Tuesday 12 June 2018

Tintinhull Garden, near Yeovil, in South Somerset.



The National Trust’s Tintinhull Garden is east of Yeovil and just a mile or so south of the A303 in Somerset.  Tintinhull is well signposted and the Garden is easy to find just off the centre of the village; its small, but adequate car park only a few yards beyond the Crown and Victoria pub.
The National Trust's Tintinhull House, near Yeovil, in South Somerset.
Cedar Court in Tintinhull Garden, South Somerset.


I visited on a very warm Monday lunchtime in June and found the gardens tranquil and uncrowded. As I explored, at any one time I found only two or three other people in each of the seven gardens – ideal for taking photos.

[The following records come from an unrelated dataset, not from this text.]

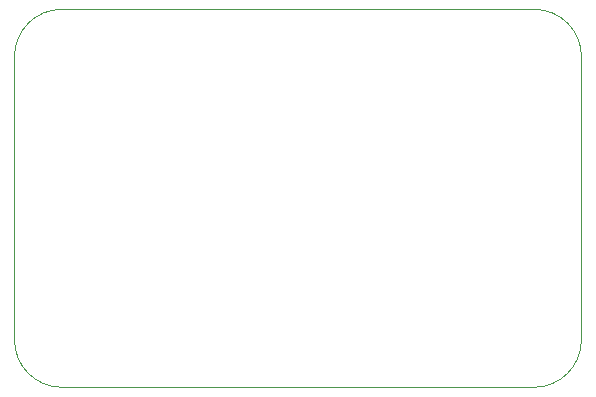
<source format=gm1>
G04 #@! TF.GenerationSoftware,KiCad,Pcbnew,(5.1.4)-1*
G04 #@! TF.CreationDate,2019-11-21T21:09:12-06:00*
G04 #@! TF.ProjectId,ElectromagnetLego,456c6563-7472-46f6-9d61-676e65744c65,rev?*
G04 #@! TF.SameCoordinates,Original*
G04 #@! TF.FileFunction,Profile,NP*
%FSLAX46Y46*%
G04 Gerber Fmt 4.6, Leading zero omitted, Abs format (unit mm)*
G04 Created by KiCad (PCBNEW (5.1.4)-1) date 2019-11-21 21:09:12*
%MOMM*%
%LPD*%
G04 APERTURE LIST*
%ADD10C,0.050000*%
G04 APERTURE END LIST*
D10*
X40000000Y28000000D02*
G75*
G02X44000000Y24000000I0J-4000000D01*
G01*
X44000000Y0D02*
G75*
G02X40000000Y-4000000I-4000000J0D01*
G01*
X0Y-4000000D02*
G75*
G02X-4000000Y0I0J4000000D01*
G01*
X-4000000Y24000000D02*
G75*
G02X0Y28000000I4000000J0D01*
G01*
X-4000000Y0D02*
X-4000000Y24000000D01*
X40000000Y-4000000D02*
X0Y-4000000D01*
X44000000Y24000000D02*
X44000000Y0D01*
X0Y28000000D02*
X40000000Y28000000D01*
M02*

</source>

The 17th century house and garden was bought by Phyllis Reiss and Captain Reiss in 1933.  Over the years Phyllis designed and created the Arts and Craft style garden, and upon her death in 1961 left the house and its grounds to the National Trust.  The gardens were further developed by Penelope Hobhouse and her husband Professor Malins when they took over the tenancy twenty years after Phyllis Reiss’s death. 
The vegetable garden at Tintinhull.
The Pool Garden at Tintinhull.


The Pool Garden was designed by Phyllis Reiss as a poignant tribute to her nephew, Sub-Lieutenant (A) John Michael Lucas, (RNVR), a Fleet Air Arm fighter pilot.  At the age of 21 he was killed in action while flying from the aircraft carrier HMS INDOMITABLE on 12th August 1942 during operation Pedestal, the hard fought five day convoy battle which successfully relieved the siege of Malta. 
The memorial plaque in the Pool Garden at Tintinhull remembering John Michael Lucas, Sub-Lieutenant (A), (RNVR).


Before leaving Tintinhull, which is mentioned in the Domesday Book, I took an enjoyable stroll back to the centre of the village.  Paul Newman in his Somerset Villages (Robert Hale – London, 1986) describes it as: “. . . yet another bright star in the galaxy of Hamstone havens.  The quarried blocks have weathered so beautifully here that many of the buildings might have been composed of chunks of tarnished gold.”  Newman’s evocative word picture of Tintinhull has certainly stood the test of time.